Segundo a Agência Brasil, o relatório da PF registra que Vorcaro teria tratado do nome de Andrei em conversas com o ex-deputado Fábio Faria. Em uma delas, Faria teria perguntado sobre a possibilidade de convidar o diretor-geral da corporação para um evento em Londres. A estrutura responsável pelo evento teria posteriormente mantido contato com uma pessoa ligada a Andrei para tratar da viagem.

Em outras mensagens, Vorcaro teria feito referências a “Andrei e Paulo”, expressão interpretada pelos investigadores como uma possível menção a Andrei Rodrigues e Paulo Gonet.

As mensagens, entretanto, não demonstram automaticamente que os pedidos feitos pelo empresário tenham sido atendidos pelas autoridades citadas. Essa distinção é fundamental para compreender o estágio atual das investigações.

Fábio Faria aparece como elo entre Vorcaro e autoridades

O ex-ministro das Comunicações Fábio Faria também surge na documentação analisada pela Polícia Federal.

Segundo mensagens divulgadas, Faria teria intermediado contatos entre Vorcaro e Moraes e participado da organização de encontros entre os dois. Em nota, Faria afirmou que sua atuação se limitou a indicar um escritório de advocacia para uma questão judicial e disse desconhecer os valores posteriormente relacionados ao contrato.

A presença de Faria nas comunicações acrescenta outra dimensão ao caso: a existência de pessoas que atuavam como intermediárias entre Vorcaro e autoridades ou representantes de diferentes setores.

Nikolas Ferreira: áudios ampliam o alcance político

As revelações mais recentes também alcançaram o deputado federal Nikolas Ferreira (PL-MG).

Áudios divulgados nesta quinta-feira (3) mostram uma conversa de março de 2025 na qual o parlamentar procura Vorcaro para pedir auxílio relacionado à liberação de um ativo minerário ligado ao advogado e ex-assessor Thiago Rodrigues de Faria.

Em outra frente, mensagens atribuídas a Vorcaro indicam que o empresário afirmou ter custeado voos de Nikolas, inclusive durante a campanha eleitoral de 2022. O deputado confirmou ter utilizado uma aeronave ligada ao empresário, mas negou ter recebido dinheiro ou ter mantido com ele uma relação de proximidade nos termos sugeridos pelas mensagens.

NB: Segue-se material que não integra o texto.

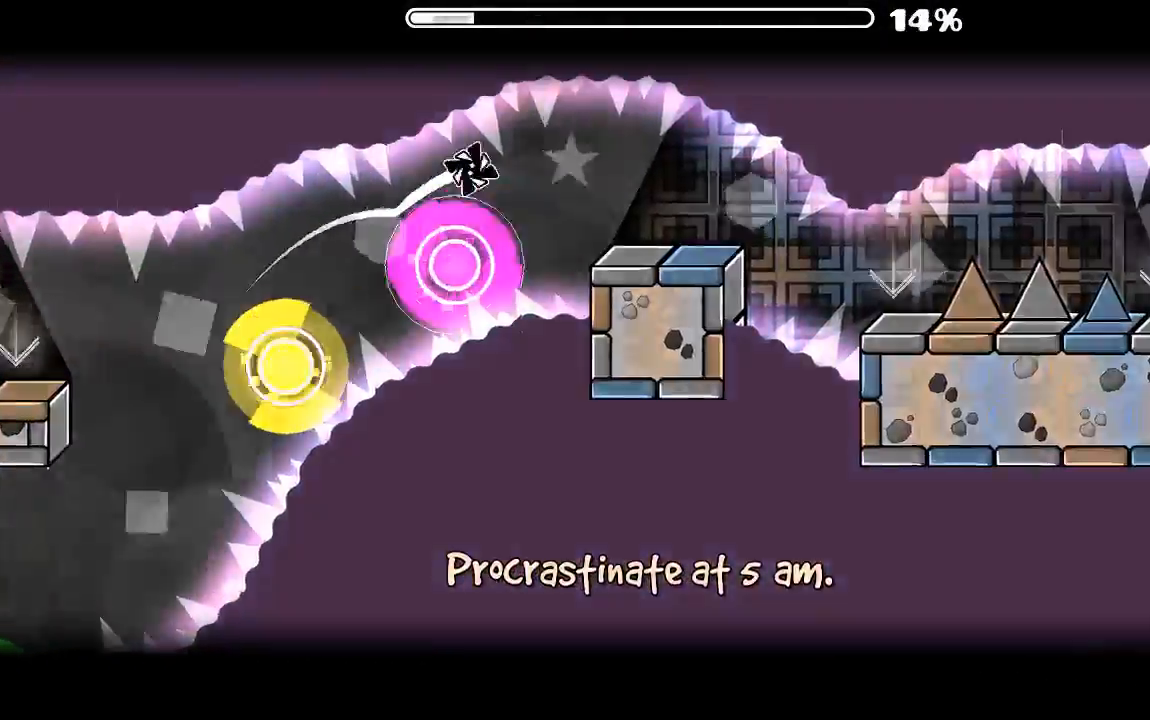
{"keys": [], "mouse": ["left"], "events": [[434, "mouse_left", "down"]]}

A divulgação dos diálogos provocou novas reações políticas e pedidos para que a relação entre o parlamentar e Vorcaro seja examinada no contexto das investigações.

Ciro Soares e a circulação entre diferentes núcleos

Nesse conjunto de informações, o advogado Ciro Rocha Soares aparece como uma das figuras que transitavam entre diferentes grupos.

As mensagens analisadas pela PF mostram contatos de Ciro com Vorcaro e referências a autoridades. O advogado aparece, entre outros episódios, em conversas relacionadas a Paulo Gonet e em articulações envolvendo eventos jurídicos.

A presença de um intermediário com trânsito entre empresários, autoridades e integrantes do meio jurídico é um dos elementos que ajudam a explicar a amplitude da rede de contatos revelada pela investigação. Isso, contudo, não permite concluir, por si só, que todas as relações tenham finalidade ilícita.

Outros nomes e interesses privados

A documentação também trouxe à tona contatos de Vorcaro com outros políticos, empresários e pessoas ligadas ao setor de comunicação e à organização de eventos.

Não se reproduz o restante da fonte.